We circled the cake once again and I could see that a vast chocolate death’s head had been imprinted at one end. The death’s head, a combination of a skull with wings, well known to any son of New England as it can be seen in relief on gravestones in any number of ancient Puritan burial grounds. Some of the most venomous brigands of the Golden Age of Piracy flew this emblem as their flag. The death’s head could mean death itself or symbolize one’s defiance of death. “What is it then?” I asked the Ukrainians. “What is the fate of President Zelenskyy?”

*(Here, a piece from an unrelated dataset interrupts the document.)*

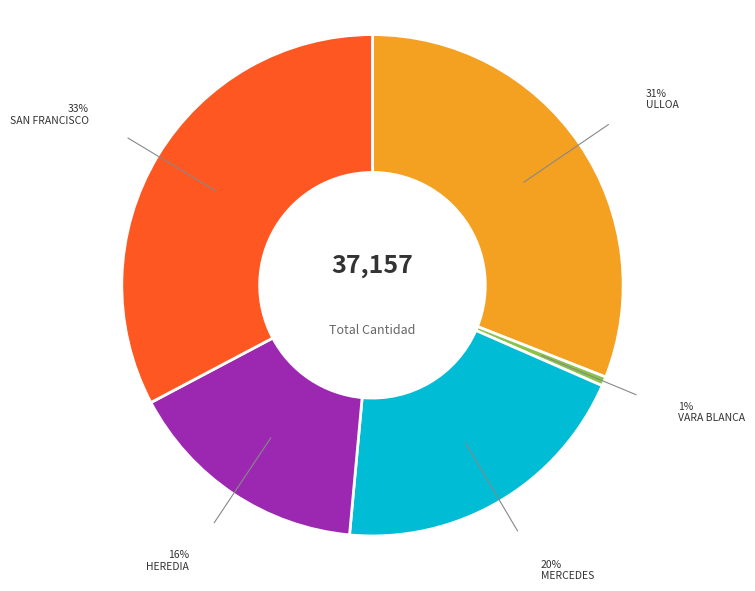

To the nearest percent, what is the average slice percentage?

20%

One of the Ukrainians, a lovely woman who happened to be the deputy minister for eurointegration at the Ministry of Digital Transformation, stepped forward and said, “But President Zelenskyy is not dead, sir. He is just meditating on the future of Ukraine.” “Why is he lying on a cake?” I asked. “He says that cakes help him meditate,” she said. All eyes were on Zelenskyy as he meditated on the cake. Then, as if he could hear us talking, his eyes opened. “Принеси мені ложку!” Zelenskyy said in Ukrainian. Prynesy meni lozhku! “Bring me a spoon!”

love is love

THE WEST HIGHLAND white terrier, or westie, a product of the fertile minds of 16th century dog breeders. When the Armada wrecked off Skye in 1588, white Spanish dogs were introduced, the breeding of which resulted, through the careful management of the MacDonalds, MacLeods, and others, a special new canine race. The West Highland White Terrier, known for its stoic, Scottish demeanor and, at times, fiery disposition. It was the latter attribute that got one particular dog in my care into a rather unusual and perplexing situation.

It so happened that our West Highland Terrier, who was fond of wearing a tartan sweater, fell in love with a neighbor dog who was a dachshund. I tried to keep them apart, but it was no use. On walks they would wave paws to each other. She was a lovely lass, true, but as everyone knows, westies and doxies don’t mix. That’s what I thought until my terrier got free one day and I went searching for him out on the moors. It was out there in the heather that I encountered the westie and his dachshund girlfriend engaged in passionate lovemaking. Who knew that dogs were capable of so many positions? It was strange to see and hard to forget.

Some months later, the dachshund gave birth to her mixed breed offspring. In this world, there are all kinds of happy accidents. The Doberman-Chihuahuas and the Pitbull-Poodles. The Retriever-Dalmatians, and the Australian Shepherd-Pomeranians, or “Aussie-Poms.” Add to the list our Scottish-German fusion. I confided in some of my friends about the illicit coupling that had gone on out in the moors, but they said such things were bound to happen. “Love is love,” someone told me. “Love is love.”